▶ _Problem statement_: Would you return, word for word, the lines of the data below from the line with "53: (304, 108)" through the line with "86: (158, 119)", and no others?

......

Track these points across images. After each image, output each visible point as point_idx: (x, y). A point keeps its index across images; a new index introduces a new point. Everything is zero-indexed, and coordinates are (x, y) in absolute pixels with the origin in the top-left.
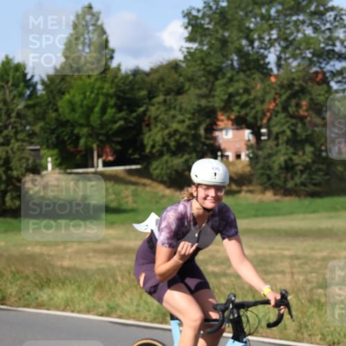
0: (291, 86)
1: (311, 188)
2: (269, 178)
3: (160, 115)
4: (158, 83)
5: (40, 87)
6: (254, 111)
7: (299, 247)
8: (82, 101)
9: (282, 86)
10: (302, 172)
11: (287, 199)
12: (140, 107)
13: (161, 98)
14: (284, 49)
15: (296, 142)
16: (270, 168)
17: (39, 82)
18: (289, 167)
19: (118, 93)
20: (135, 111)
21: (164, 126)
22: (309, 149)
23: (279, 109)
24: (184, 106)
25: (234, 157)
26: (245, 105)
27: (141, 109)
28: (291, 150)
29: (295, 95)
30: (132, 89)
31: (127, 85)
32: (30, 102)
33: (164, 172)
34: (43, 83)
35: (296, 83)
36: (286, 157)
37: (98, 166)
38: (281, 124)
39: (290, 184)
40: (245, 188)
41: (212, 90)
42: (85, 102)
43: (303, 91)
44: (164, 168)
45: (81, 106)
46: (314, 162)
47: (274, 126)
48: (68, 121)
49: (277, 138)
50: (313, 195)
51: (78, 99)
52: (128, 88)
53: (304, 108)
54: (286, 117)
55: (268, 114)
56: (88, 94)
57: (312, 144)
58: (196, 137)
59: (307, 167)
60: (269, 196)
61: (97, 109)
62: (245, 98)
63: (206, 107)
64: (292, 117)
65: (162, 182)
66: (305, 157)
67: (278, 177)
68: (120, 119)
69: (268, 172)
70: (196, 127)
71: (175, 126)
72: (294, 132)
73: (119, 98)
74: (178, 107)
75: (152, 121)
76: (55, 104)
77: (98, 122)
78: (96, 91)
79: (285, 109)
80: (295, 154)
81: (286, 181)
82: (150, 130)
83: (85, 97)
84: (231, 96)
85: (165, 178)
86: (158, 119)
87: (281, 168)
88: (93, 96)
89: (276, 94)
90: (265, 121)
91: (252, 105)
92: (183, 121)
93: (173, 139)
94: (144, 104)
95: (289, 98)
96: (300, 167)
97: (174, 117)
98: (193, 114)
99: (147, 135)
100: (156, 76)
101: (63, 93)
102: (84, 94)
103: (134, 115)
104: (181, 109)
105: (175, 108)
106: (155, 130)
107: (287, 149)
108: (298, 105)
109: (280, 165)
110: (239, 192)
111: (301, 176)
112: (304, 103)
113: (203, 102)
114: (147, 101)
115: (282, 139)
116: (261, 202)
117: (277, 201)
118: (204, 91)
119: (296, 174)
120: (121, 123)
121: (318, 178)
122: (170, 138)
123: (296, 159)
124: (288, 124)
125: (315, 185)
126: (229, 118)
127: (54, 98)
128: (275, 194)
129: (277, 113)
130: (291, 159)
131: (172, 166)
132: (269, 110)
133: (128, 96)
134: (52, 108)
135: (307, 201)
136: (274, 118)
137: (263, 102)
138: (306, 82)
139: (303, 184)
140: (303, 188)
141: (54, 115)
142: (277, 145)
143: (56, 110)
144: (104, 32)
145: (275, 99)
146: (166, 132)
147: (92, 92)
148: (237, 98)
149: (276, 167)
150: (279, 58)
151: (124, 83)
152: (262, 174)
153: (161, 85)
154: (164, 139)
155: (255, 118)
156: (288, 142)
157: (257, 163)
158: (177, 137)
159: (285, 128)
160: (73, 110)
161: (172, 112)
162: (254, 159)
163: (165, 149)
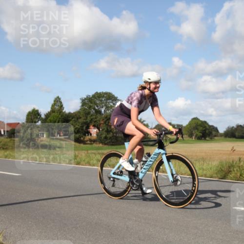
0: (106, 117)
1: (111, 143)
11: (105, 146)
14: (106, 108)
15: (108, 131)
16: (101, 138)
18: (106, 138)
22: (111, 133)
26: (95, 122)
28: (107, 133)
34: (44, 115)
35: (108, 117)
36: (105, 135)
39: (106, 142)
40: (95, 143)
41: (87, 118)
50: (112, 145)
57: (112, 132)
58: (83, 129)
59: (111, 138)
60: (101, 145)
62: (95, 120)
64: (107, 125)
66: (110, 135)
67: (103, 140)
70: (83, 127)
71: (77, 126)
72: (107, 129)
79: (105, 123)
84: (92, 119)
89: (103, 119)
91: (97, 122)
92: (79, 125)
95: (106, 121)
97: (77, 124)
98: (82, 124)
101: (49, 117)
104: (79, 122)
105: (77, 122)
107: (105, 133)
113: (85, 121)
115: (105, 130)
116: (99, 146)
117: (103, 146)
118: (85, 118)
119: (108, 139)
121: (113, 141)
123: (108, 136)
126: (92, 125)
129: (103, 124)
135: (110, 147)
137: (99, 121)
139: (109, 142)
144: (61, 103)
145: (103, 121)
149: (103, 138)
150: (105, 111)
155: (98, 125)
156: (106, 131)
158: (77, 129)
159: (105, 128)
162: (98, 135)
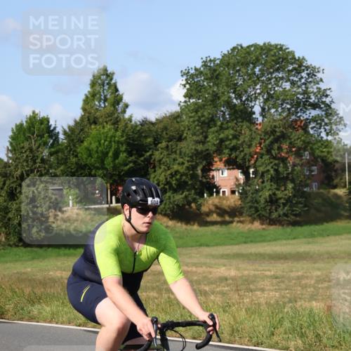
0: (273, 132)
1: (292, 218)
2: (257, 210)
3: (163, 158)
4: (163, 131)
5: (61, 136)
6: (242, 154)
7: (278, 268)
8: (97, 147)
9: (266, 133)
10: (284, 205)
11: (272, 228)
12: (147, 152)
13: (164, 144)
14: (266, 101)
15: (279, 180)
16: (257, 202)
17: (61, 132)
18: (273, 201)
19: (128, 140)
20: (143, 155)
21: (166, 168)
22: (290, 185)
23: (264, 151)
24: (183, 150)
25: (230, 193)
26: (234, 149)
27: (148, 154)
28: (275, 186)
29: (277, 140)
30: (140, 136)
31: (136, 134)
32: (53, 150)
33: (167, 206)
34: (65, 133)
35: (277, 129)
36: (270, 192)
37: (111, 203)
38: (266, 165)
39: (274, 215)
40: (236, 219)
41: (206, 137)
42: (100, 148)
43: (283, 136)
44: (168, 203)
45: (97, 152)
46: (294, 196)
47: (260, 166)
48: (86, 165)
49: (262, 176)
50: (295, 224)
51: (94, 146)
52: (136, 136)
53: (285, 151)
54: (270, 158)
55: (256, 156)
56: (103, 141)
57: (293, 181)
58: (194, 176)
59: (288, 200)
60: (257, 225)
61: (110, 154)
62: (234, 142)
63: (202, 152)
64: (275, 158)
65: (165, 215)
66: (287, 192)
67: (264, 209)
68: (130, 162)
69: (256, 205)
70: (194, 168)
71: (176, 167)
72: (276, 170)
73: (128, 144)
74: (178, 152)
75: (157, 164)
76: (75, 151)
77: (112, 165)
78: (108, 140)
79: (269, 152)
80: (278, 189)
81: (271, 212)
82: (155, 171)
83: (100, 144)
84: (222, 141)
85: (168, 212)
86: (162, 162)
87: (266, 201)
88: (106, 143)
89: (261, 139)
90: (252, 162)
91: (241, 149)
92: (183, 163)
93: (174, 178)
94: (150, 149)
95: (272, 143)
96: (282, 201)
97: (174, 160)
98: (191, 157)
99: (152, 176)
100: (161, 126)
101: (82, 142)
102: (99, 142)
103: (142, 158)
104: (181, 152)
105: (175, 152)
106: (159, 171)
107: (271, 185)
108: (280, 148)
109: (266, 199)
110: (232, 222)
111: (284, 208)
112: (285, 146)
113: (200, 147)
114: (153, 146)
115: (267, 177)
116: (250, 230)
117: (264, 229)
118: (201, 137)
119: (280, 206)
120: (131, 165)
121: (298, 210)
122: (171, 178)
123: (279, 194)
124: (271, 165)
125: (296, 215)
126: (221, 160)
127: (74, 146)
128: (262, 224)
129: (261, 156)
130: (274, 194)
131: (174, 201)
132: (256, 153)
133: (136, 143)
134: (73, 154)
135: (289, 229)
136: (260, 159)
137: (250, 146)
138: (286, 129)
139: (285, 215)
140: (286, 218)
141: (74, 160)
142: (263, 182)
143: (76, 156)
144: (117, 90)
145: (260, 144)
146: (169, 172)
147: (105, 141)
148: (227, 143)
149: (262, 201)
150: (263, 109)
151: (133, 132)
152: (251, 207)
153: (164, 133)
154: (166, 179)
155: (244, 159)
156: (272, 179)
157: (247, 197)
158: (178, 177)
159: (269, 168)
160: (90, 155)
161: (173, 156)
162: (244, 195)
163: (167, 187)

......

▶ _Result below_:
53: (304, 108)
54: (286, 117)
55: (268, 114)
56: (88, 94)
57: (312, 144)
58: (196, 137)
59: (307, 167)
60: (269, 196)
61: (97, 109)
62: (245, 98)
63: (206, 107)
64: (292, 117)
65: (162, 182)
66: (305, 157)
67: (278, 177)
68: (120, 119)
69: (268, 172)
70: (196, 127)
71: (175, 126)
72: (294, 132)
73: (119, 98)
74: (178, 107)
75: (152, 121)
76: (55, 104)
77: (98, 122)
78: (96, 91)
79: (285, 109)
80: (295, 154)
81: (286, 181)
82: (150, 130)
83: (85, 97)
84: (231, 96)
85: (165, 178)
86: (158, 119)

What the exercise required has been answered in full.